→ **Exercise requirements**: Transcribe every line of text in the material below verbatim, leaving out the pictures.

[Transcribed page text]
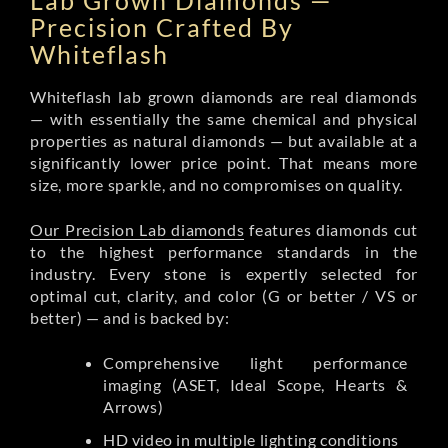
Lab Grown Diamonds —
Precision Crafted By
Whiteflash
Whiteflash lab grown diamonds are real diamonds
— with essentially the same chemical and physical
properties as natural diamonds — but available at a
significantly lower price point. That means more
size, more sparkle, and no compromises on quality.
Our Precision Lab diamonds
features diamonds cut
to the highest performance standards in the
industry. Every stone is expertly selected for
optimal cut, clarity, and color (G or better / VS or
better) — and is backed by:
Comprehensive light performance
imaging (ASET, Ideal Scope, Hearts &
Arrows)
HD video in multiple lighting conditions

→ **Problem solution**:
Lab Grown Diamonds —
Precision Crafted By
Whiteflash
Whiteflash lab grown diamonds are real diamonds
— with essentially the same chemical and physical
properties as natural diamonds — but available at a
significantly lower price point. That means more
size, more sparkle, and no compromises on quality.
Our Precision Lab diamonds
features diamonds cut
to the highest performance standards in the
industry. Every stone is expertly selected for
optimal cut, clarity, and color (G or better / VS or
better) — and is backed by:
Comprehensive light performance
imaging (ASET, Ideal Scope, Hearts &
Arrows)
HD video in multiple lighting conditions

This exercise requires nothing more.